- Given text -
######
The basis for the operation of RTI systems is the use of multiple transmitters. Each sends a signal, and while transmitting, the others will measure the strength of the signal coming to them. The image is obtained by combining the information from the sensors, as well as predetermined parameters. An illustration of the RTI network is shown in Figure 2.

If all links in the network are considered simultaneously, the system of RSS equations can be described in matrix form. A linear model for RTI can take the following form [12,14,15,16,17,18,19,20,21,22,23,24]:

$$\mathsf{\Delta }\mathit{y}=\mathit{W}\mathsf{\Delta }\mathbf{x}+\mathbf{n}$$

(7)

where

$$\begin{array}{l}\mathsf{\Delta }\mathit{y}={\left[\mathsf{\Delta }{y}_1,\mathsf{\Delta }{y}_2,\dots ,\mathsf{\Delta }{y}_M\right]}^T\\ \mathsf{\Delta }\mathit{x}={\left[\mathsf{\Delta }{x}_1,\mathsf{\Delta }{x}_2,\dots ,\mathsf{\Delta }{x}_N\right]}^T\\ \mathbf{n}={\left[n_1,n_2,\dots ,n_M\right]}^T\\ \hspace{1em}\hspace{1em}{\left[\mathit{W}\right]}_{i,j}=w_{ij}\end{array}$$

In summary, $\mathsf{\Delta }\mathit{y}$ is the RSS difference measurement vector of length M for all links, n is the noise vector, and $\mathsf{\Delta }\mathit{x}$ is the attenuation image to be estimated. W is an M × N weighting matrix where each column represents a single voxel and each row describes the weight of each voxel for that particular link. Each variable is measured in decibels (dB).

The heuristic explanation for the ill-posed [6] RTI problem is that many pixels are estimated from a relatively small number of nodes [8,15,25]; therefore, there is a deficit of the explanatory variables in relation to the dependent variables [1]. There are many possible attenuation patterns that can lead to the same set of measurement data. For example, suppose a given pixel is not intersected by any link in the network. This would yield the same measurement data for every possible attenuation value of that pixel, so reversing the problem would be impossible. There are many image reconstruction algorithms. In Figure 3, the main algorithms of tomographic image reconstruction are presented.

The most often used algorithms are based on regularization. Regularization [26] is the introduction of additional information to an ill-posed problem in order to improve the quality of the solution. It is often used in solving inverse problems. Among the regularization methods developed, the following can be mentioned:

• Tikhonov regularization [6,13,14,15,24,25];
• Regularization by singular value decomposition (TSVD [4], SVD [9]);
• Iterative regularization methods;
• Regularization by discretization;
• Regularization by filtering.

For the purposes of their research, the authors of [11] considered various reconstruction algorithms: LBP, Tikhonov regularization, the iterative Landweber algorithm, and the total variation minimization (TV) algorithm. Their advantages and disadvantages are mentioned below. In [1], the authors use convolutional neural networks (CNNs).
######
- Required tasks -
a – Name every regularization method listed in the RTI passage above.
b – Copy word for word the part of the RTI passage starting at "The heuristic explanation" and ending at "reconstruction are presented.".

- Material supplied -
######
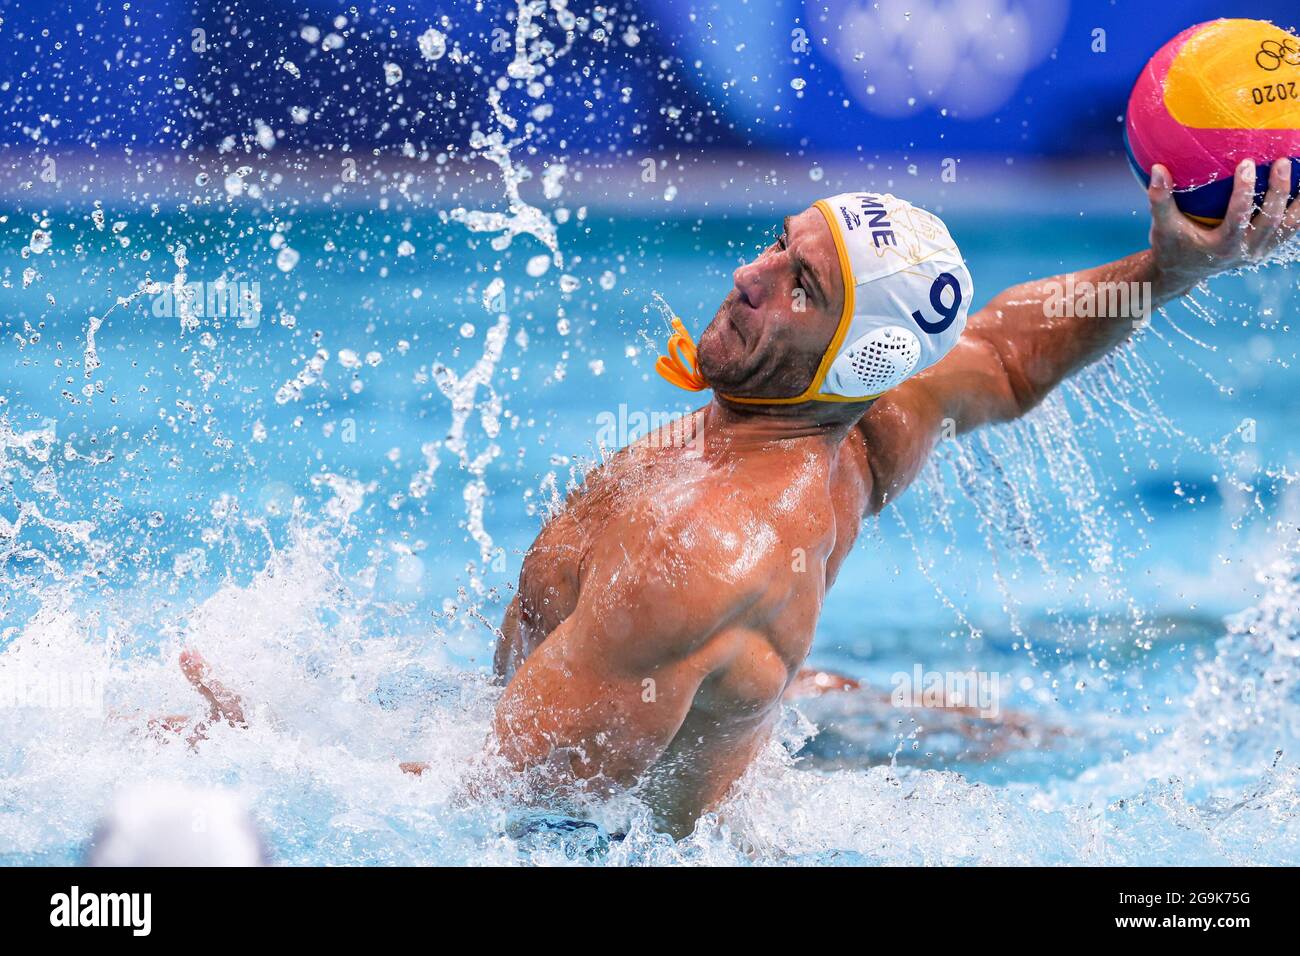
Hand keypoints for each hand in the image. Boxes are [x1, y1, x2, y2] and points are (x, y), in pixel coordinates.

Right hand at [1148, 158, 1297, 299]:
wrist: (1182, 273)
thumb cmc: (1171, 246)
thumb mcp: (1162, 226)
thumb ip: (1160, 198)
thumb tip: (1157, 168)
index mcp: (1221, 246)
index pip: (1238, 217)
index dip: (1245, 191)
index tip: (1247, 163)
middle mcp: (1244, 252)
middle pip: (1270, 221)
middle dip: (1279, 191)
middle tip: (1281, 162)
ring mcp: (1258, 252)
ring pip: (1289, 227)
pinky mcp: (1265, 249)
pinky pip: (1290, 229)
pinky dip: (1299, 211)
######
- Answers to each task -
a –
- Tikhonov regularization
- Regularization by singular value decomposition (TSVD, SVD)
- Iterative regularization methods
- Regularization by discretization
- Regularization by filtering

b –
The heuristic explanation for the ill-posed [6] RTI problem is that many pixels are estimated from a relatively small number of nodes [8,15,25]; therefore, there is a deficit of the explanatory variables in relation to the dependent variables [1]. There are many possible attenuation patterns that can lead to the same set of measurement data. For example, suppose a given pixel is not intersected by any link in the network. This would yield the same measurement data for every possible attenuation value of that pixel, so reversing the problem would be impossible. There are many image reconstruction algorithms. In Figure 3, the main algorithms of tomographic image reconstruction are presented.